Newark Sets Aside “Village” for Teachers

The hope is that schools will be better with teachers who live in the community, and that it will create a middle-class enclave in a city where nearly one-third of families with children live in poverty

They are two of the most persistent challenges in trying to rebuild long-struggling cities like Newark: improving the schools and growing a middle class.

Here, officials are hoping that a novel concept — reserving sleek new apartments designed by a world-famous architect for teachers — can help on both fronts.

"This is how we reinvent and rebuild a great American city," Mayor Cory Booker declared when ground was broken for Teachers Village, a downtown development of eight buildings planned to have 200 apartments for teachers, three charter schools, a day care center and stores. It's being designed by architect Richard Meier, a Newark native best known for designing the Getty Center in Los Angeles. The $150 million price is being covered by a combination of private and public funds.

The hope is that schools will be better with teachers who live in the community, and that it will create a middle-class enclave in a city where nearly one-third of families with children live in poverty. Middle-class residents can bring neighborhoods stability, attract more businesses and ultimately improve tax revenue.

But some educators are skeptical that Teachers Village, which is scheduled to open next year with rents ranging from $700 to $1,400 — a bargain in the New York metro area — will get and keep the residents being sought.

Crime is persistent in the city of 280,000. Over the past five years, there's been an average of more than 80 killings per year.

Michael Dixon, who has taught math to eighth-graders in New Jersey's largest city for more than a decade, moved his family to a suburb after a drive-by shooting on their block. With proposals to weaken the protections of tenure and roll back benefits for teachers, he said, an affordable apartment would not be enough to bring him back to the city where he was raised.

"If I was to move here with my family," he said, "what if they suddenly say: 'We don't need you?'"

Newark, like other urban school districts across the country, is desperate to hang onto good teachers.

Across the country, 30 percent of new teachers leave the profession within five years. But in urban and low-income districts, the turnover is closer to 50 percent. At last count the Newark schools had almost 90 vacancies.

One issue is that the idealistic young teachers provided through programs such as City Year and Teach for America, who get housing assistance as part of their deals, usually come from elsewhere and often leave after a few years, as soon as their commitments are up.

"Although they do a superb job in filling hard to fill jobs, they only stay for two years," said Joseph Del Grosso said, president of the Newark teachers union.

The ever-changing roster of teachers is seen as one factor in schools' struggles. In Newark, where big state subsidies make the schools among the nation's best funded, the majority of third-graders aren't reading or writing at grade level and barely half the students who begin high school graduate.

The city's state-run school district says only just over 500 of its 3,200 teachers — or about 17 percent — live in the city.

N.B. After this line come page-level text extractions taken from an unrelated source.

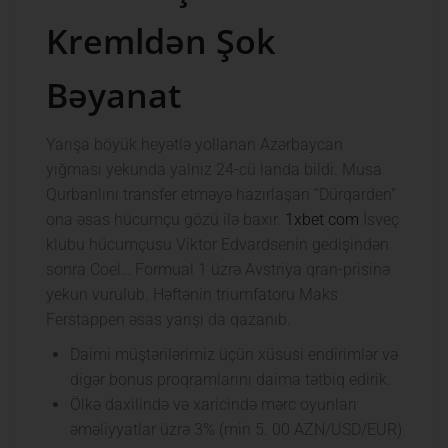
Kremldən Şok
Bəyanat
Yarışa böyük heyətlə yollanan Azərbaycan
yığması yekunda yalnız 24-cü landa bildi. Musa
Qurbanlını transfer etməyə hazırlaşan “Dürqarden”
ona əsas hücumçu gözü ilə baxır.
1xbet com
İsveç
klubu hücumçusu Viktor Edvardsenin gedişindən
sonra Coel… Formual 1 üzrə Avstriya qran-prisinə
yekun vurulub. Həftənin triumfatoru Maks
Ferstappen əsas yarışı da qazanıb.
Daimi müştərilərimiz üçün xüsusi endirimlər və
digər bonus proqramlarını daima tətbiq edirik.
Ölkə daxilində və xaricində mərc oyunları
əməliyyatlar üzrə 3% (min 5. 00 AZN/USD/EUR)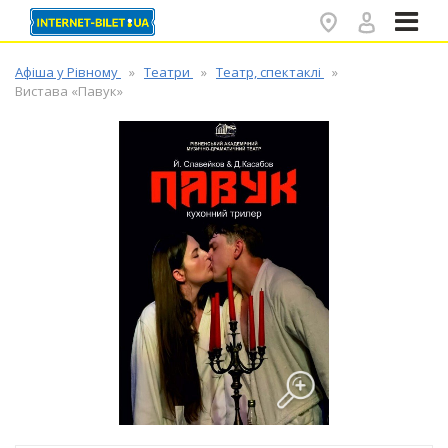
✕
Афіша у Рівному
Театри
Театр, спектаклі
Вистава «Павук»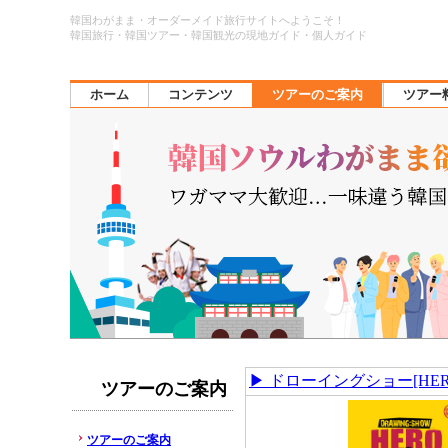
韓国わがまま・オーダーメイド旅行サイトへようこそ！
韓国旅行・韓国ツアー・韓国観光の現地ガイド・個人ガイド
ホーム
コンテンツ
ツアーのご案内
ツアー
▶ ドローイングショー[HER
ツアーのご案内
ツアーのご案内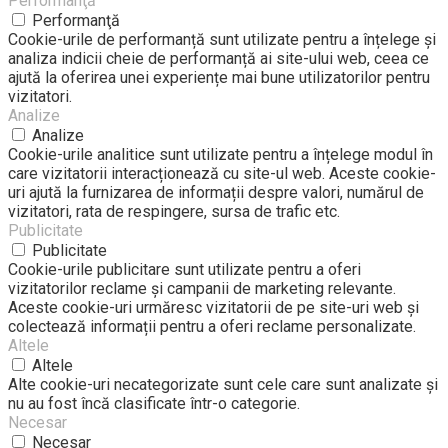
Performanţă
Performanţă
Cookie-urile de performanță sunt utilizate pentru a înțelege și
analiza indicii cheie de performanță ai site-ului web, ceea ce
ajută la oferirea unei experiențe mai bune utilizatorilor pentru
vizitatori.
Analize
Analize
Cookie-urile analitice sunt utilizate pentru a înțelege modul în
care vizitatorii interacționează cu site-ul web. Aceste cookie-
uri ajută la furnizarea de informații despre valori, numărul de
vizitatori, rata de respingere, sursa de trafic etc.
Publicitate
Publicitate
Cookie-urile publicitare sunt utilizate pentru a oferi
vizitatorilor reclame și campanii de marketing relevante.
Aceste cookie-uri urmăresc vizitatorii de pe site-uri web și
colectează informații pentru a oferi reclame personalizate.
Altele
Altele
Alte cookie-uri necategorizate sunt cele care sunt analizate și
nu au fost încă clasificate într-o categorie.
Necesar
Necesar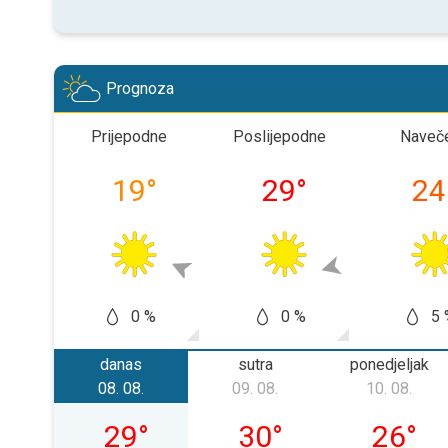
Prognoza
Prijepodne
Poslijepodne
Naveč
19
°
29
°
24
0 %
0 %
5 
danas
sutra
ponedjeljak
08. 08.
09. 08.
10. 08.
subota, 08. 08.
nedjelja, 09. 08.
ponedjelj
29
°
30
°
26
°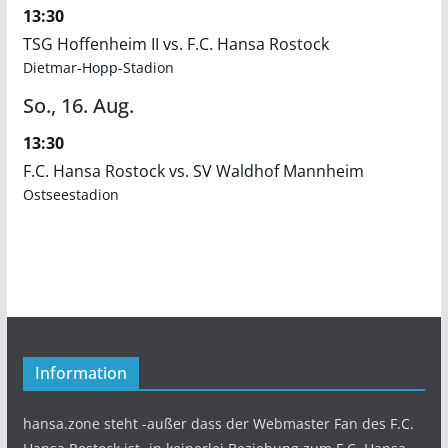
13:30
TSG Hoffenheim II vs. F.C. Hansa Rostock
Dietmar-Hopp-Stadion
So.,
16.
Aug.
13:30
F.C. Hansa Rostock vs. SV Waldhof Mannheim
Ostseestadion
Information
hansa.zone steht -außer dass der Webmaster Fan des F.C.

The idea of a housing complex just for teachers appears to be a unique approach, but the idea of trying to get teachers to live in inner cities and to commit to teaching there in the long term has taken root across the country in several ways.

The U.S. Department of Housing and Urban Development offers subsidies to teachers — along with police, firefighters and other public servants — to buy homes in designated revitalization areas. Some states and cities have their own subsidy programs to help teachers live in the districts where they teach. The Grow Your Own Teachers movement, which began in Chicago and has spread elsewhere, aims to help people who already live in low-income areas to become successful educators.

The Urban Teacher Residency United program, which has branches in cities including Boston, Philadelphia, Chicago, Los Angeles, Denver and Memphis, focuses on building an intensive support, training and mentoring system for new teachers in troubled districts to keep them engaged and give them the tools they need to succeed.

Joanna Craig, a 24-year-old graduate student at the Bankstreet College of Education in Manhattan, spent a year teaching in Cleveland through the City Year program. She said a community specifically for teachers could be helpful because it would have a built-in support network of the kind the Urban Teacher Residency United program is trying to foster.

"I hear you don't become a good teacher until the fifth or sixth year, so for those just starting out, you would not be totally alone in a brand new city, in a really hard job," she said. "In the urban schools I've been in, a lot of teachers leave, and then those that are left behind stopped caring. I want to be the opposite of that."